Sem cerimônia no Palácio de La Moneda nem atividade no Congresso. Sigilosamente, o Governo apresentou o projeto para o reconhecimento, qualificação e reparação, quando cabível, de vítimas de violência do conflito intercultural e territorial nas regiões de Biobío, La Araucanía, Los Ríos e Los Lagos, do qual se tomou conhecimento na sessão plenária de terça-feira no Senado.
A proposta tem origem em parte das sugestões da Comissão para a Paz e o Entendimento, criada por mandato do Presidente Gabriel Boric.
Exatamente aí surge a controvérsia, porque a Comissão havia recomendado, entre outros aspectos, indenizar as vítimas, inclusive como um princípio orientador no projeto de lei entregue no anexo do relatório final da Comissão para a Paz e o Entendimento. No entanto, o texto apresentado pelo Governo não o contempla.
Sobre as compensações, recentemente uma informação de "El Mercurio" deu conta, por isso agora a surpresa é enorme entre os legisladores da macrorregião sul, que acusam o Executivo de redigir o projeto com "letras miúdas", por não incluir retribuições econômicas às vítimas da violência.
Em seus artigos 17 a 22, a iniciativa propõe criar o Programa de Atendimento a Vítimas de Violência do Conflito Intercultural e Territorial.
Longe das expectativas, a norma contempla medidas de atendimento psicológico, jurídico e social, mecanismos de reposição de atividades econômicas e sociais, acesso a benefícios em matéria de habitação, saúde e educação, bem como ações de memória, diálogo, convivência e prevenção da violência.
Envio em meio às festas de fim de ano
Em concordância, o relatório financeiro que acompanha o projeto indica explicitamente que a iniciativa não acarretará maior gasto fiscal, acrescentando que para a entrega de medidas de reparação, estão contemplados no total $6 bilhões já ancorados no Programa de Violência Rural, da Subsecretaria do Interior.
Foi essa repartição que informou nas redes sociais sobre a apresentação do projeto sobre mecanismos de reparação, explicando que haviam recolhido três "recomendações centrais" da Comissão para a Paz e o Entendimento; nenhuma referente a dar compensações às vítimas da violência.
Deduz-se assim, de forma cronológica, que a iniciativa ingressou no Congresso na quarta-feira, 24 de dezembro de 2025; cinco dias depois, a Subsecretaria do Interior informou, via comunicado, do envio do projeto de lei ao Parlamento, do qual só se tomou conhecimento na terça-feira passada, devido às duas semanas de recesso de fim de ano.
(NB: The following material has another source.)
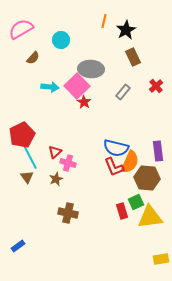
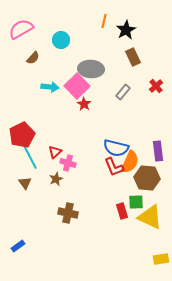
red star: moved 2 px down
brown triangle: moved 2 px left, 6 px down
green square: rotated 21 degrees clockwise
yellow triangle: rotated 32 degrees clockwise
Só depois de tudo isso foi possível conhecer o conteúdo literal do texto de La Moneda.
"Uma fraude"
Alertados por este jornal, os legisladores da macrorregião sul Joanna Pérez (Democratas) e Flor Weisse (UDI), ambas da Região de Biobío; e o deputado e senador eleito por La Araucanía, Miguel Ángel Becker (RN), mostraram-se decepcionados ao saber que não haveria compensações para as vítimas da violência.
Diante disso, as recriminações foram duras. Weisse qualificou o projeto como uma "fraude digitada e avalizada por Boric. Os delinquentes do 'estouro' têm mais reparações econômicas".
Para Becker, o texto "tem uma letra miúda inaceitável. Não contempla indenização nem compensação econômica alguma para quem perdeu tudo produto da violência e do terrorismo" no sul.
Pérez disse ter denunciado publicamente que isso ocorreria: "Tínhamos que ser cautelosos com os anúncios deste Governo, porque não nos esquecemos de como chegam a governar com um slogan vazio, de não mais AFP não mais isapres (...) e estes anúncios de última hora também são mensagens vazias".
Enquanto o Executivo não atribuir urgência, a tramitação do projeto é improvável.